» TRY IT: As the lines appear below, please set them down exactly, starting at the first and finishing with the one containing "right ear: (256, 86)".

== RECORDS SUPPLIED ==

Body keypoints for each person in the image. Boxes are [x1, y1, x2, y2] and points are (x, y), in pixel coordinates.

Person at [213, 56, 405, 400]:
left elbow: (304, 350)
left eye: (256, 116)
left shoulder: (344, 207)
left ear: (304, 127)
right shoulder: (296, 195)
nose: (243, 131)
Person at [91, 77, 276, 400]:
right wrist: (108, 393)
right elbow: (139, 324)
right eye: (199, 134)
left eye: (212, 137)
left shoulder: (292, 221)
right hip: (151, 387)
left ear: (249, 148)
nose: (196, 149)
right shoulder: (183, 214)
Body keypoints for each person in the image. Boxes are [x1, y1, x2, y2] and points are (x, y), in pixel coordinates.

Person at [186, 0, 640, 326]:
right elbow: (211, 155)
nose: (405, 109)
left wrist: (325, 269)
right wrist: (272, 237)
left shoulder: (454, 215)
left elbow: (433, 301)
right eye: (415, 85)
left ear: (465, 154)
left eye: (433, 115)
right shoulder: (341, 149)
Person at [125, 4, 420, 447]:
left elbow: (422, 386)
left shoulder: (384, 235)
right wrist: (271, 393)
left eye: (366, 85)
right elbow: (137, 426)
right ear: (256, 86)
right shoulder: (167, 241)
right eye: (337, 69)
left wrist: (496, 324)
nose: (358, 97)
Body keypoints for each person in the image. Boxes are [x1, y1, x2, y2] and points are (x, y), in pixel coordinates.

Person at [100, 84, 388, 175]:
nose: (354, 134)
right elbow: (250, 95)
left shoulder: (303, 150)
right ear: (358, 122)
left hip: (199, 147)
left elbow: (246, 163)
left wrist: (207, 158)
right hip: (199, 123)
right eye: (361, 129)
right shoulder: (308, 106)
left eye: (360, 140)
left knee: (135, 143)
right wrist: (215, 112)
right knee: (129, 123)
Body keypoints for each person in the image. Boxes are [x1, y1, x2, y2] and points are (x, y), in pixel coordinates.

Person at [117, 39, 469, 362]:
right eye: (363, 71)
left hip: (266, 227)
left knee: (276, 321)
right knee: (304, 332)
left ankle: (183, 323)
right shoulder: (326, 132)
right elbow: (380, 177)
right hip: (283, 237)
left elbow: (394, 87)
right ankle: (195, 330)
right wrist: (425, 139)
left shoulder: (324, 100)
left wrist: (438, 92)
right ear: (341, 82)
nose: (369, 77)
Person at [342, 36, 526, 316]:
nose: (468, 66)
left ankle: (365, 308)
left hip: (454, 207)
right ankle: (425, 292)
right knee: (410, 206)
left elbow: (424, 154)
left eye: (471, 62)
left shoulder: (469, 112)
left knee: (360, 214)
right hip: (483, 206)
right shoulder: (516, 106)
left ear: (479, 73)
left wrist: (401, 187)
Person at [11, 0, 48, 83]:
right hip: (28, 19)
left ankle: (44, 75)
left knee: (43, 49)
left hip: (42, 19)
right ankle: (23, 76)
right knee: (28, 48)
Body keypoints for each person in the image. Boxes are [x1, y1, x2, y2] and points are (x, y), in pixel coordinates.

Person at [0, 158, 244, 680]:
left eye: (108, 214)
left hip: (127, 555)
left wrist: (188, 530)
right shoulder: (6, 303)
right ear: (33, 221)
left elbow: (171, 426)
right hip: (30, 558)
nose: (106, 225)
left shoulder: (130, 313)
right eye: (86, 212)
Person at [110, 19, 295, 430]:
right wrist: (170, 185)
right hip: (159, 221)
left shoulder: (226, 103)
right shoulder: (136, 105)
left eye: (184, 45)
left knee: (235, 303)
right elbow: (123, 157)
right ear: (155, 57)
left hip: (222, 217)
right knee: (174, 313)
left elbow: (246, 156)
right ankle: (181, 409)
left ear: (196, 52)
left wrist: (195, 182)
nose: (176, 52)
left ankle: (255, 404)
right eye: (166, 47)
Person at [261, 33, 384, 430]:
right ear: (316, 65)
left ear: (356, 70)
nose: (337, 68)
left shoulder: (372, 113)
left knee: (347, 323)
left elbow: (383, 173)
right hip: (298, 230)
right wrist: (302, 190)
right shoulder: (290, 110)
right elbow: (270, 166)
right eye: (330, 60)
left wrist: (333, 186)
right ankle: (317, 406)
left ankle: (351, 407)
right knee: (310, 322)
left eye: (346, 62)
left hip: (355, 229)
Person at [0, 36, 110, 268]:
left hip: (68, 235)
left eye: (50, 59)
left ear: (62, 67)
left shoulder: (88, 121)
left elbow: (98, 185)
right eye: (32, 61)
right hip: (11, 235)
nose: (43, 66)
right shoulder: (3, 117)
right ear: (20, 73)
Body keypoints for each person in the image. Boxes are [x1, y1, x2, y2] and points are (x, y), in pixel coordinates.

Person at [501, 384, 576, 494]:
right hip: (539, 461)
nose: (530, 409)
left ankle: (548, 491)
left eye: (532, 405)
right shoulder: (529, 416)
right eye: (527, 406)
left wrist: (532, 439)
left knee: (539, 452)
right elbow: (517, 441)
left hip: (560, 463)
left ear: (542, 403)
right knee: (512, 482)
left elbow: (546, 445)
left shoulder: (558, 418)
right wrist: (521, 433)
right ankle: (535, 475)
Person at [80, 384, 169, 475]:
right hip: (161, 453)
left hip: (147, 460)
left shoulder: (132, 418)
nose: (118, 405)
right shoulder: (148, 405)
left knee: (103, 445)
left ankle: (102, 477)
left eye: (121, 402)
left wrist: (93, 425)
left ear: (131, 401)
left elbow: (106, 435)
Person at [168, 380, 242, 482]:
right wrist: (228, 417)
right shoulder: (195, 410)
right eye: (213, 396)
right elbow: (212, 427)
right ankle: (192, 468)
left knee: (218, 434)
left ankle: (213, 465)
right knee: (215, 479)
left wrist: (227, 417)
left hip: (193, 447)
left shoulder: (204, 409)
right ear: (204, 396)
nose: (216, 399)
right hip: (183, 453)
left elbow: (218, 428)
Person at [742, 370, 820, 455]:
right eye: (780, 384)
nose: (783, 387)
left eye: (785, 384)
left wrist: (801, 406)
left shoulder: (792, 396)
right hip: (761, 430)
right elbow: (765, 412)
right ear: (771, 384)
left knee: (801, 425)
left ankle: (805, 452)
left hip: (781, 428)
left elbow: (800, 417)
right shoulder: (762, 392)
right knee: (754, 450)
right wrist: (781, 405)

===

» PROBLEM SOLUTION:
Body keypoints for each person in the image. Boxes are [x1, y1, x2, y2] and points are (x, y), in pixel coordinates.

Person at [213, 56, 405, 400]:
left elbow: (304, 350)
left eye: (256, 116)
left shoulder: (344, 207)
left ear: (304, 127)
right shoulder: (296, 195)
nose: (243, 131)
Person at [91, 77, 276, 400]:
right wrist: (108, 393)
right elbow: (139, 324)
right eye: (199, 134)
left eye: (212, 137)
left shoulder: (292, 221)
right hip: (151, 387)
left ear: (249, 148)
nose: (196, 149)
right shoulder: (183, 214)
Body keypoints for each person in the image. Boxes are [x1, y1, x2, y2] and points are (x, y), in pixel coordinates.

Person at [186, 0, 640, 326]:
right elbow: (211, 155)
nose: (405, 109)
left wrist: (325, 269)
right wrist: (272, 237)
left shoulder: (454, 215)
left elbow: (433, 301)
right eye: (415, 85)
left ear: (465, 154)
left eye: (433, 115)
right shoulder: (341, 149)
Person at [125, 4, 420, 447]:
left elbow: (422, 386)
left shoulder: (384, 235)
right wrist: (271, 393)
left eye: (366, 85)
right elbow: (137, 426)
right ear: (256, 86)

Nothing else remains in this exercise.